=== Your task ===
Copy the listing in full and exactly, omitting its images.

=== Information provided ===
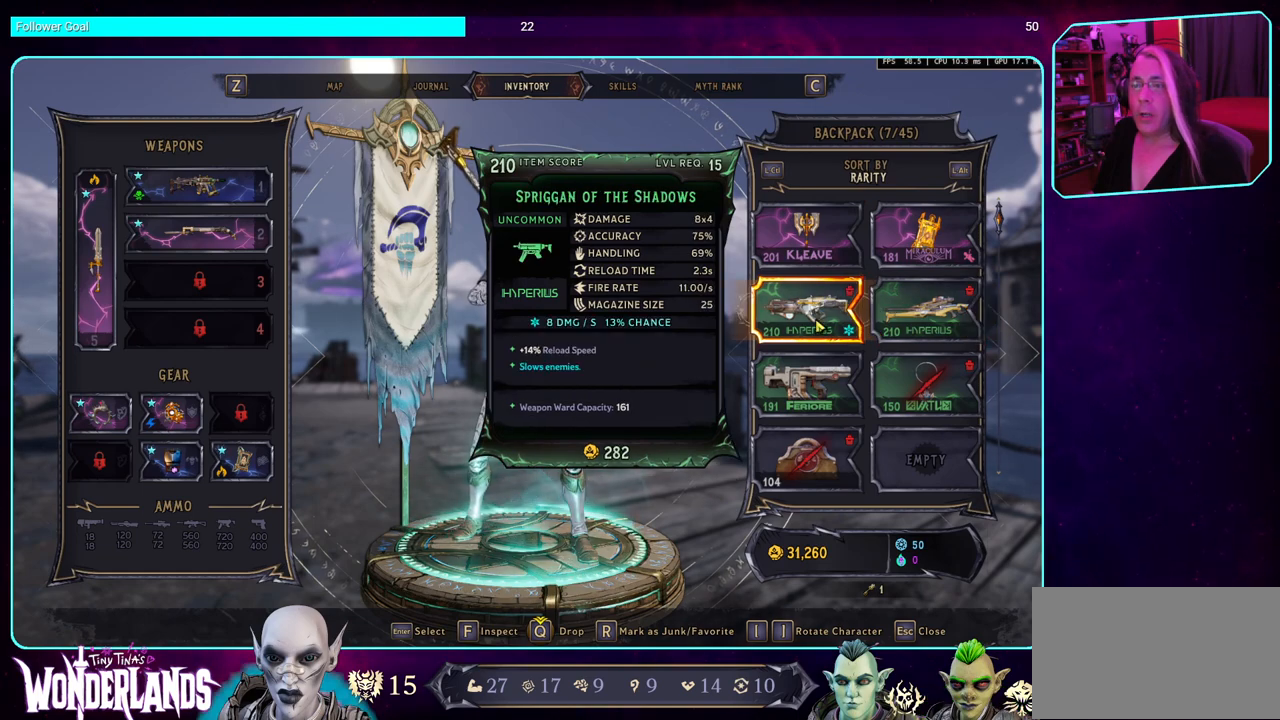
{"keys": [], "mouse": [], "events": []}
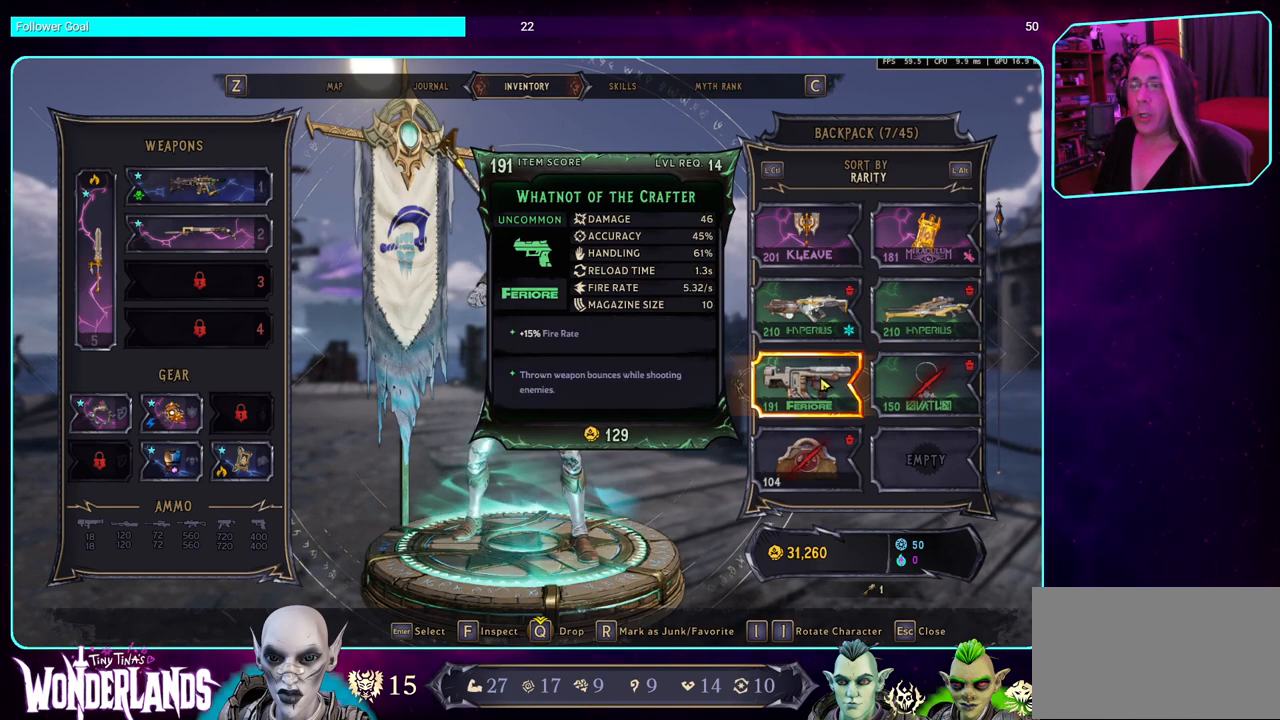
{"keys": [], "mouse": [], "events": []}
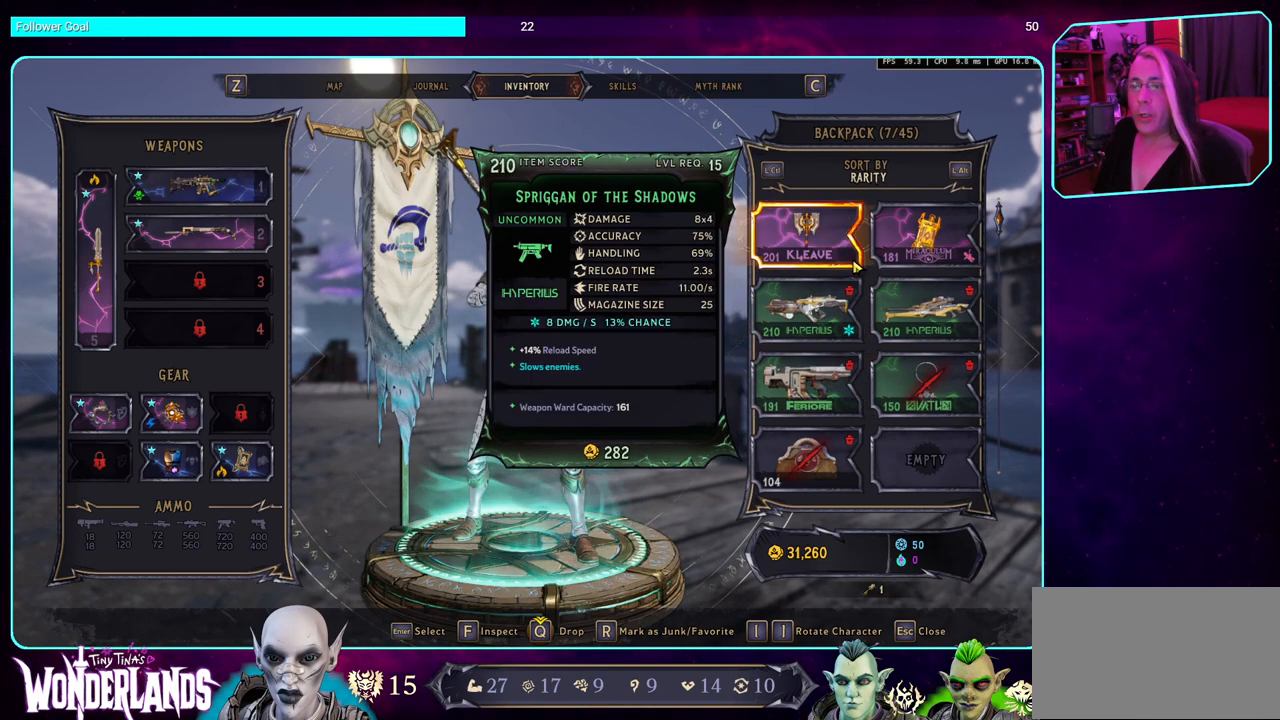
{"keys": [], "mouse": [], "events": []}
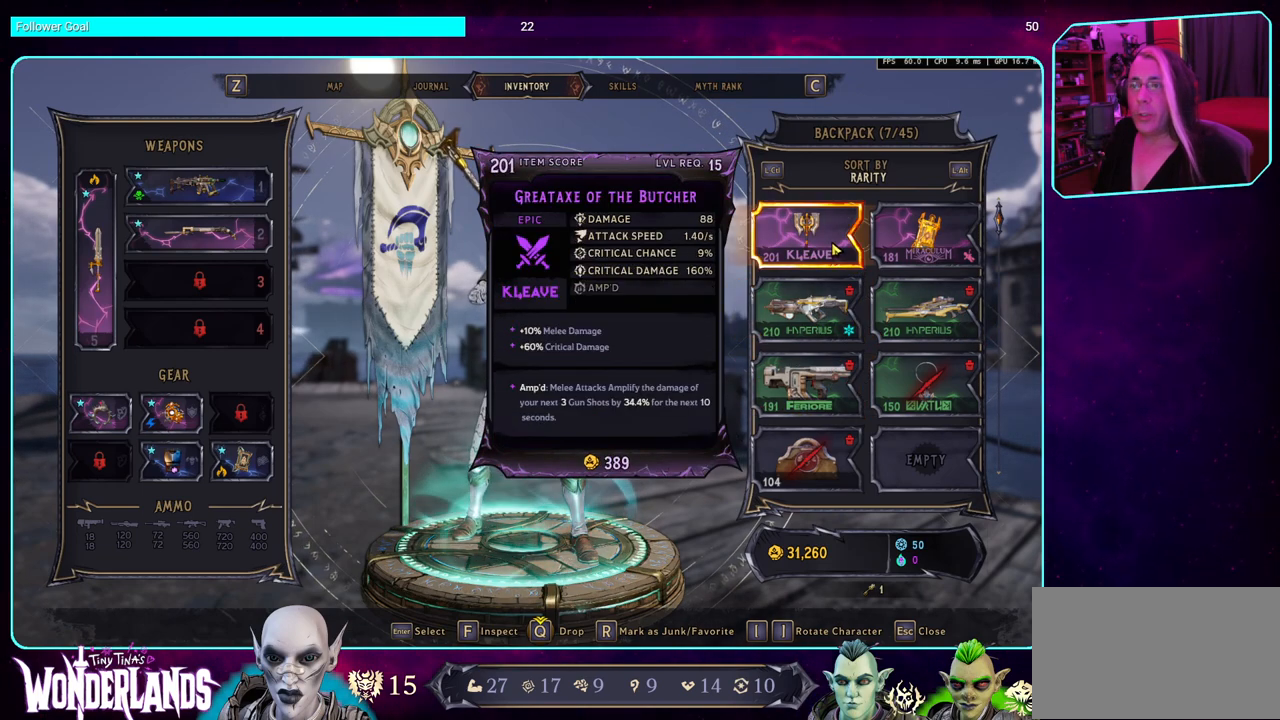
{"keys": [], "mouse": [], "events": []}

=== Output below ===
{"keys": [], "mouse": [], "events": []}
{"keys": [], "mouse": [], "events": []}
{"keys": [], "mouse": [], "events": []}
{"keys": [], "mouse": [], "events": []}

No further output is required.